Interesting! One must wonder, what is the expression for lim_n q_n when using j dice and is there a nice compact way of getting to that answer?
I was thinking the same thing but didn’t figure it out until just now. It’s actually just the residue of $p(x)$ at $x=1$! The result yields $\lim_{n\to\infty}q_n = \frac{2}{7k}$ if you’re rolling $k$ dice at once. I added an extra paragraph at the end of the write-up to explain this.
“Now I’m wondering if there isn’t a way to arrive at this formula purely from first principles!”
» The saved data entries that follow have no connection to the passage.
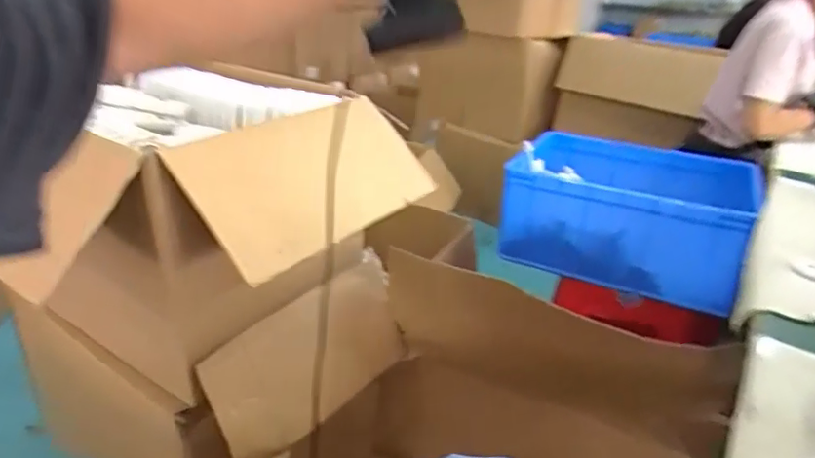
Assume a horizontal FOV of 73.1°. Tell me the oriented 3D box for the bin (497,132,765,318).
[{"bbox_3d":[0.528,-0.047,1.349,0.512,0.233,0.422,18,29,23],"label":"bin"}]

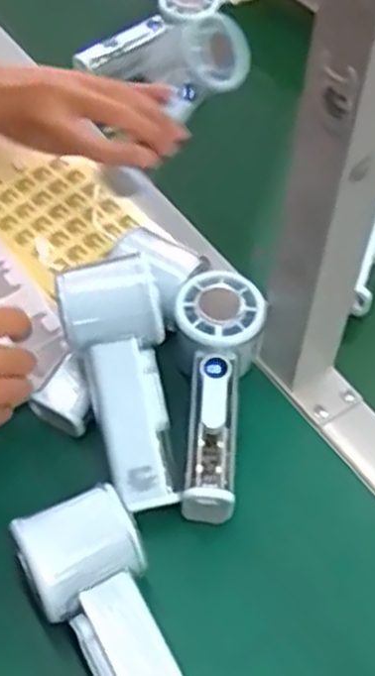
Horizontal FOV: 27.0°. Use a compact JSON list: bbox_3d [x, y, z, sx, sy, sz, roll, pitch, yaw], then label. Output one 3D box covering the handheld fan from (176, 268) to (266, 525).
[{"bbox_3d":[0.016,0.035,0.488,0.057,0.050,0.158,5,64,2],"label":"handheld fan"}]

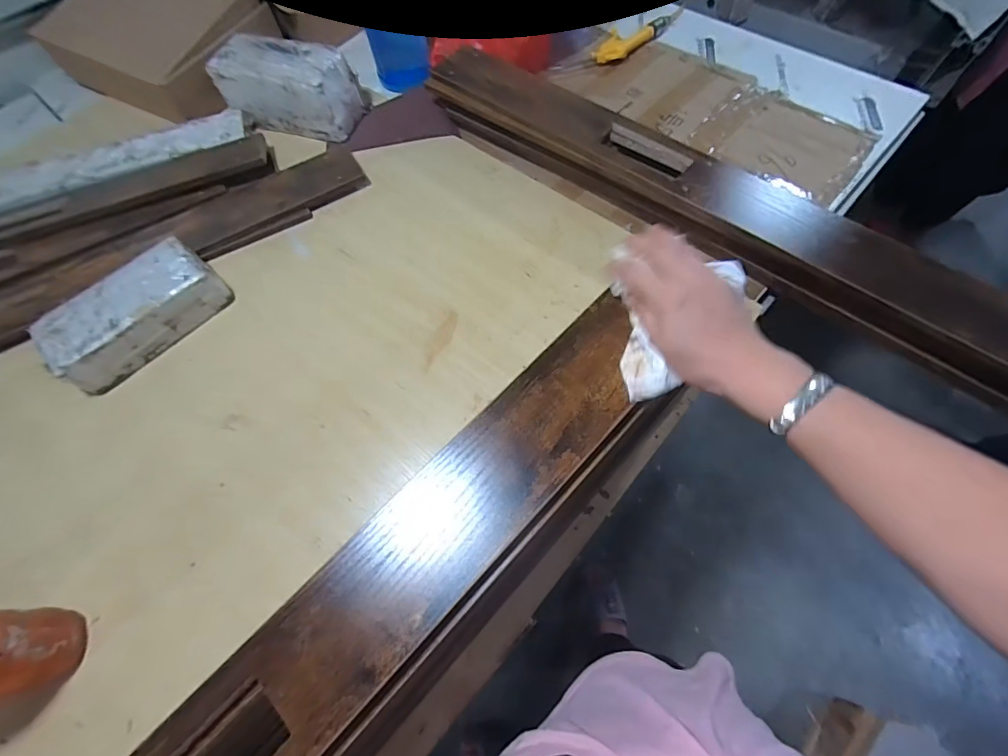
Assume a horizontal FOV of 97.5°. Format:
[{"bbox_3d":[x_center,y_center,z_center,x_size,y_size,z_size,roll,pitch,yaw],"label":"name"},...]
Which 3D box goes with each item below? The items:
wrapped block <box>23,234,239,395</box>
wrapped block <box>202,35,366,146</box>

— Yes, this appears to be a consequence of the Blackwell renewal theorem (https://encyclopediaofmath.org/wiki/Blackwell_renewal_theorem). Moving forward by the amount shown on k dice amounts to adding an I.I.D. random variable X to your position on the board, and that random variable has mean E[X] = 7k/2. Therefore, according to the theorem, in the limit as n goes to infinity, the probability of landing on space n approaches 1/E[X] = 2 / (7k), which is the result you found using generating functions.